Düşüncem beni her zaman ileri götürmüyor. Gelişi güzel bir o yana bir bu yana yalpalıyor. Çoğu kez düşüncemin tam tersini oyun olsun diye  savunayım derken kafam o tarafa öylesine gitmiş, bağlanmıştır ki asıl düşüncemi anlamsız bulmuş bırakmışımdır.Eğildiğim yere sürükleniveriyorum.Ağırlığım beni onun tarafına düşürüyormuş gibi[1].”

Buraya kadarki sözleri okuyan bir çok kişinin, bu cümlelerde kendisinden bir parça bulamadığını, -ben bu şekilde fikir değiştirmem ki- diye düşündüğünü biliyorum ama bekleyin beni asıl etkileyen bundan sonra yazdıkları .

Kendi içine bakan herkes bunları söyleyebilir sanırım. Kürsüde konuşanlar bilir. Konuşurken duydukları heyecan, onları inanmadıkları şeye inandırır.

İşte beni en çok etkileyen cümle geliyor;

Soğukkanlı sakinken hiç de bağlı olmadığımız bir düşünceyi öfkeli zamanlarımız da nasıl benimser nasıl candan savunuruz “.

 

Şimdi bir örnek üzerinden gidelim. Bir yöneticisiniz ve size bağlı çalışanlardan biri ile fikir ayrılığı yaşıyorsunuz. Karşılıklı verilerinizi ortaya koyarak ikna olmalı ya da ikna etmelisiniz ve bir sonuca varmalısınızdır değil mi?. Monteıgne bana şu ihtimali göz ardı etmemek gerektiğini hatırlattı. Bazen karşınızda, ne veriye ne bilgiye ve hatta ne de inanca dayalı bir düşünce olmayabilir. Karşınızdaki kişi esasen, sadece öfkeye dayalı, kendisinin dahi sakinken kabul edemeyeceği bir fikri savunuyor olabilir. Bu durumda bilgiye dayalı bir yöntem ile onu ikna etmek için çabalamanızın hiçbir faydası olmaz .

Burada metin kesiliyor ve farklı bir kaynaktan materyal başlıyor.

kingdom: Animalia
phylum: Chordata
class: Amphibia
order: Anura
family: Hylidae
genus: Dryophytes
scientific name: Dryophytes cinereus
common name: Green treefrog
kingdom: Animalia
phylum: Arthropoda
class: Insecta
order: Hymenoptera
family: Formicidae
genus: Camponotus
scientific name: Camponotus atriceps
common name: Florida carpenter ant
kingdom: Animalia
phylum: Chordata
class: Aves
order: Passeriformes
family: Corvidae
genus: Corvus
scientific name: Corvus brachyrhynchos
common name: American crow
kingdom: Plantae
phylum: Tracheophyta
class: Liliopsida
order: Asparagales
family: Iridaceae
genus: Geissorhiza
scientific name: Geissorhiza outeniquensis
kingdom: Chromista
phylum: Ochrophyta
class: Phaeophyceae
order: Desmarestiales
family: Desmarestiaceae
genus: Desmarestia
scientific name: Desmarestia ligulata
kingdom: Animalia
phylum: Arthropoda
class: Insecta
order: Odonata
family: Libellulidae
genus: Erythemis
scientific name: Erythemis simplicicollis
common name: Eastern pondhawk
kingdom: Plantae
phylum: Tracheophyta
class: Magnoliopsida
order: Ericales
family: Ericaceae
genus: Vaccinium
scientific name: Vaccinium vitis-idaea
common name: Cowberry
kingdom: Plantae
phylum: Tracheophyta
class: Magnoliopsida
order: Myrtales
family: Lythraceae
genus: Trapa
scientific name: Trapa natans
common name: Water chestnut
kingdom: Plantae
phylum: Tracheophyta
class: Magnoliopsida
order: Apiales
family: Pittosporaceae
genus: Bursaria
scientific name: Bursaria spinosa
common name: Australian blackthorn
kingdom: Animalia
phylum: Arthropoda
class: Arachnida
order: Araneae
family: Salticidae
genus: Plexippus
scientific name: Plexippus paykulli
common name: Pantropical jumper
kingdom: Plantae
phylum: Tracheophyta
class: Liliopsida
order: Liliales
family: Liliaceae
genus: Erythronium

Peki neden tartışmaya devam ederiz.Bence başlangıçta karşımızdakinin kişinin  beden dilinden, bir parça rahatsızlık yansıması sezmiş olsak da  , ana konuya ve çözüme odaklanmış olmamız,  öfke  sinyallerini göz ardı etmenize neden oluyor.

Peki sıra geldi çuvaldıza ;” o adam” ya da “o kadın”  biz  olabilir miyiz? İş arkadaşlarımız ile, öğrencilerimiz ile, eşimiz ile çocuklarımız ile bir konuyu tartışırken “Soğukkanlı sakinken hiç de bağlı olmadığımız bir düşünceyi öfkeli zamanlarımız da nasıl benimser nasıl candan savunuruz” denilen kişi  yani.Ne de olsa “İnsanlık Hali””.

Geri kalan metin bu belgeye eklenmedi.